_WRITTEN TASK_. Your answer should be the records below, repeated exactly as they stand.

○ ○ ○ ○ ○ ○ ○

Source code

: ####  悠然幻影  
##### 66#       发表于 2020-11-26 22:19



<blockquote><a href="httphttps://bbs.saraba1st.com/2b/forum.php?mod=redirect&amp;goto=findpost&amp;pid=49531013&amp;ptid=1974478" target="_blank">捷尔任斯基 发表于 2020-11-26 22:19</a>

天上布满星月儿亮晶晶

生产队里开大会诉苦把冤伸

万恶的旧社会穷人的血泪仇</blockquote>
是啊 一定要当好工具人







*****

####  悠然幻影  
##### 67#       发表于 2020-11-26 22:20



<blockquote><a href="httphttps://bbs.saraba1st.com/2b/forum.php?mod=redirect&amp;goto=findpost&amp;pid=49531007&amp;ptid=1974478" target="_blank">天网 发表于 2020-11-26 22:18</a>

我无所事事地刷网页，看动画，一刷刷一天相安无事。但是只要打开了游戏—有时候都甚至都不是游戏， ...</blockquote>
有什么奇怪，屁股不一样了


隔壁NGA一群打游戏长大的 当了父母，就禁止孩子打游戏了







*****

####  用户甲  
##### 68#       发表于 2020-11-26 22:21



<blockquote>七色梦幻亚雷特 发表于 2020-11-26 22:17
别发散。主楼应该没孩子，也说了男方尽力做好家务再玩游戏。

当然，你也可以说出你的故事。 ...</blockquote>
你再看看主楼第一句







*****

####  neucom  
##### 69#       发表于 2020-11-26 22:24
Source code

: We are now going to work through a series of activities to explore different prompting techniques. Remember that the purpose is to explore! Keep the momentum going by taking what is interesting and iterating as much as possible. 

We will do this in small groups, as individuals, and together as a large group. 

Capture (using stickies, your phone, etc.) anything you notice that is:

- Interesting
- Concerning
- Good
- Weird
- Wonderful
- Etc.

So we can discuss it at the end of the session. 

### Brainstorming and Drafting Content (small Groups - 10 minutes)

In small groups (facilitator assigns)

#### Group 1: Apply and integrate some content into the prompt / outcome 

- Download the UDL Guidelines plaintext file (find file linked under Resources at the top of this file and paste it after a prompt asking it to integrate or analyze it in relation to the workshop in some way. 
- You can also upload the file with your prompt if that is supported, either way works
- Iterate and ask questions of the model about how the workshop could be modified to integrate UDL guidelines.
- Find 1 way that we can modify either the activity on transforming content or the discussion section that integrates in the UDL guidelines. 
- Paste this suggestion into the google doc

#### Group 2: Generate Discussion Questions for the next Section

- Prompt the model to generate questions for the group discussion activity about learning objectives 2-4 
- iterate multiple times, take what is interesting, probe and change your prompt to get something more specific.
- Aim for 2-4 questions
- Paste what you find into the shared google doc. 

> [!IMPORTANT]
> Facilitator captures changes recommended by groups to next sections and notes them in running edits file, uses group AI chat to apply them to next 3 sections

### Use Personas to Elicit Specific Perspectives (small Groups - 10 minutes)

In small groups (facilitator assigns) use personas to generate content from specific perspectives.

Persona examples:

○ ○ ○ ○ ○ ○ ○

_PROBLEM SOLUTION_.
Source code

: ####  悠然幻影  
##### 66#       发表于 2020-11-26 22:19



<blockquote><a href="httphttps://bbs.saraba1st.com/2b/forum.php?mod=redirect&amp;goto=findpost&amp;pid=49531013&amp;ptid=1974478" target="_blank">捷尔任斯基 发表于 2020-11-26 22:19</a>

天上布满星月儿亮晶晶

生产队里开大会诉苦把冤伸

万恶的旧社会穷人的血泪仇</blockquote>
是啊 一定要当好工具人







*****

####  悠然幻影  
##### 67#       发表于 2020-11-26 22:20



<blockquote><a href="httphttps://bbs.saraba1st.com/2b/forum.php?mod=redirect&amp;goto=findpost&amp;pid=49531007&amp;ptid=1974478" target="_blank">天网 发表于 2020-11-26 22:18</a>

我无所事事地刷网页，看动画，一刷刷一天相安无事。但是只要打开了游戏—有时候都甚至都不是游戏， ...</blockquote>
有什么奇怪，屁股不一样了


隔壁NGA一群打游戏长大的 当了父母，就禁止孩子打游戏了







*****

####  用户甲  
##### 68#       发表于 2020-11-26 22:21



<blockquote>七色梦幻亚雷特 发表于 2020-11-26 22:17
别发散。主楼应该没孩子，也说了男方尽力做好家务再玩游戏。

当然，你也可以说出你的故事。 ...</blockquote>
你再看看主楼第一句







*****

####  neucom  
##### 69#       发表于 2020-11-26 22:24
Source code

: We are now going to work through a series of activities to explore different prompting techniques. Remember that the purpose is to explore! Keep the momentum going by taking what is interesting and iterating as much as possible. 

We will do this in small groups, as individuals, and together as a large group. 

Capture (using stickies, your phone, etc.) anything you notice that is:

- Interesting
- Concerning
- Good
- Weird
- Wonderful
- Etc.

So we can discuss it at the end of the session. 

### Brainstorming and Drafting Content (small Groups - 10 minutes)

In small groups (facilitator assigns)

#### Group 1: Apply and integrate some content into the prompt / outcome 

- Download the UDL Guidelines plaintext file (find file linked under Resources at the top of this file and paste it after a prompt asking it to integrate or analyze it in relation to the workshop in some way. 
- You can also upload the file with your prompt if that is supported, either way works
- Iterate and ask questions of the model about how the workshop could be modified to integrate UDL guidelines.
- Find 1 way that we can modify either the activity on transforming content or the discussion section that integrates in the UDL guidelines. 
- Paste this suggestion into the google doc

#### Group 2: Generate Discussion Questions for the next Section

- Prompt the model to generate questions for the group discussion activity about learning objectives 2-4 
- iterate multiple times, take what is interesting, probe and change your prompt to get something more specific.
- Aim for 2-4 questions
- Paste what you find into the shared google doc. 

> [!IMPORTANT]
> Facilitator captures changes recommended by groups to next sections and notes them in running edits file, uses group AI chat to apply them to next 3 sections

### Use Personas to Elicit Specific Perspectives (small Groups - 10 minutes)

In small groups (facilitator assigns) use personas to generate content from specific perspectives.

Persona examples:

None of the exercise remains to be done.